Ma questi ormai sono dettagli residuali, che riguardano cioè residui
storici, privi di valore politico. Servono al più ad illustrare il
ben più grave fenomeno di una sinistra tutta che è di fronte
alla Terza Guerra Mondiale e ci arriva totalmente disattrezzata,
teoricamente, politicamente e ideologicamente. Più disattrezzata del
“popolo di destra” e spesso apertamente dalla parte dei
guerrafondai.
Ah,
Pasolini, quanta ragione avevi di inveire contro gli “irresponsabili
intellettuali di sinistra”! A che punto siamo giunti!
C’è
solo qualche sprazzo di sereno in questa estate nuvolosissima. Non si
può che essere d’accordo con Movimento 5 Stelle e SEL per la loro
opposizione all’invio di armi ai Curdi (intanto: a quali Curdi?).

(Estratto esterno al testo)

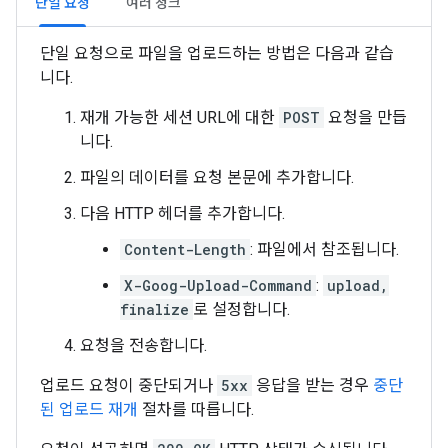
단일 요청
여러 청크
단일 요청으로 파일을 업로드하는 방법은 다음과 같습
니다.
재개 가능한 세션 URL에 대한
POST
요청을 만듭
니다.
파일의 데이터를 요청 본문에 추가합니다.
다음 HTTP 헤더를 추가합니다.
Content-Length
: 파일에서 참조됩니다.
X-Goog-Upload-Command
:
upload,
finalize
로 설정합니다.
요청을 전송합니다.
업로드 요청이 중단되거나
5xx
응답을 받는 경우
중단
된 업로드 재개
절차를 따릅니다.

Diversi ragionamenti ci accomunano, come l’indecenza di esportare
armi e l’inutilità della cosa per la risoluzione del conflitto. Ma
la vera inutilità e l’indecenza stanno nel fatto che quel
conflitto è una partita di giro in cui ci andranno di mezzo migliaia
di persone, al 90% civili, come succede in tutti i conflitti
moderni e da tempo avvertono organizzazioni come Emergency.
Il
senatore John McCain, in apparenza battitore libero ma nella realtà
executive plenipotenziario della politica di caos terroristico
di Obama, si è messo d’accordo sia coi leader del Governo
Regionale Curdo in Iraq sia con il Califfo dell’ISIS, Abu Bakr
al-Baghdadi, già Abu Du’a, già Ibrahim al-Badri, uno dei
cinque terroristi più ricercati dagli Stati Uniti con una taglia di
10 milioni di dollari.
Ci sono testimonianze e prove fotografiche (e su queste si basa la denuncia all’autorità giudiziaria del senatore McCain come complice del rapimento in Libano da parte dell’ISIS di alcune persone, sporta dai loro famigliari).
Ci sono testimonianze e prove fotografiche (e su queste si basa la denuncia all’autorità giudiziaria del senatore McCain come complice del rapimento in Libano da parte dell’ISIS di alcune persone, sporta dai loro famigliari).
Così
come Mussolini aveva bisogno di un migliaio di morti da gettare sul
tavolo delle trattative di pace, gli USA, l’ISIS e i boss
curdo-iracheni hanno bisogno di qualche migliaio di morti (civili) da
gettare sul palcoscenico della tragedia mediorientale, per portare a
termine la tripartizione dell’Iraq e lo scippo delle zone
nordorientali della Siria (altro che Siria e USA uniti contro i
terroristi, come scrivono cialtroni superficiali e pennivendoli di
regime). Il tutto a beneficio del realismo dello spettacolo.
Caro
Di Battista e caro Movimento 5 Stelle e anche cara SEL (mi
rivolgo a loro perché sono gli unici che in Parlamento abbiano
mostrato barlumi di intelligenza e di decenza), avete avuto ottime
intuizioni, ma cercate di andare oltre alle intuizioni, perché
con questa tremenda crisi sistemica destinata a peggiorare la
pura intuizione alla lunga non basta più e tutti i racconti di
fate diventeranno racconti di orchi, specialmente in politica
internazionale dove dovreste attrezzarvi un po’ meglio.
Nel
1979 Zbigniew Brzezinski aveva capito e scritto che il futuro
problema degli Stati Uniti era l’Eurasia e che quindi occorreva
balcanizzarla, in particolare la Russia e la Cina. All’inizio del
secolo scorso, in piena egemonia mondiale dell’impero britannico,
il geografo inglese Halford Mackinder scriveva «Chi controlla l’Est
Europa comanda l’Heartland: chi controlla l’Heartland
comanda l’Isola-Mondo: chi controlla l’Isola-Mondo comanda il
mondo».
L’indefesso
girovagare di McCain tra Ucraina e Medio Oriente non è dunque un
caso. Il pensiero dominante è sempre lo stesso. Ciò che è cambiato
è che gli USA hanno capito che non è necessario che siano le
proprie truppe a fare tutto il lavoro sporco.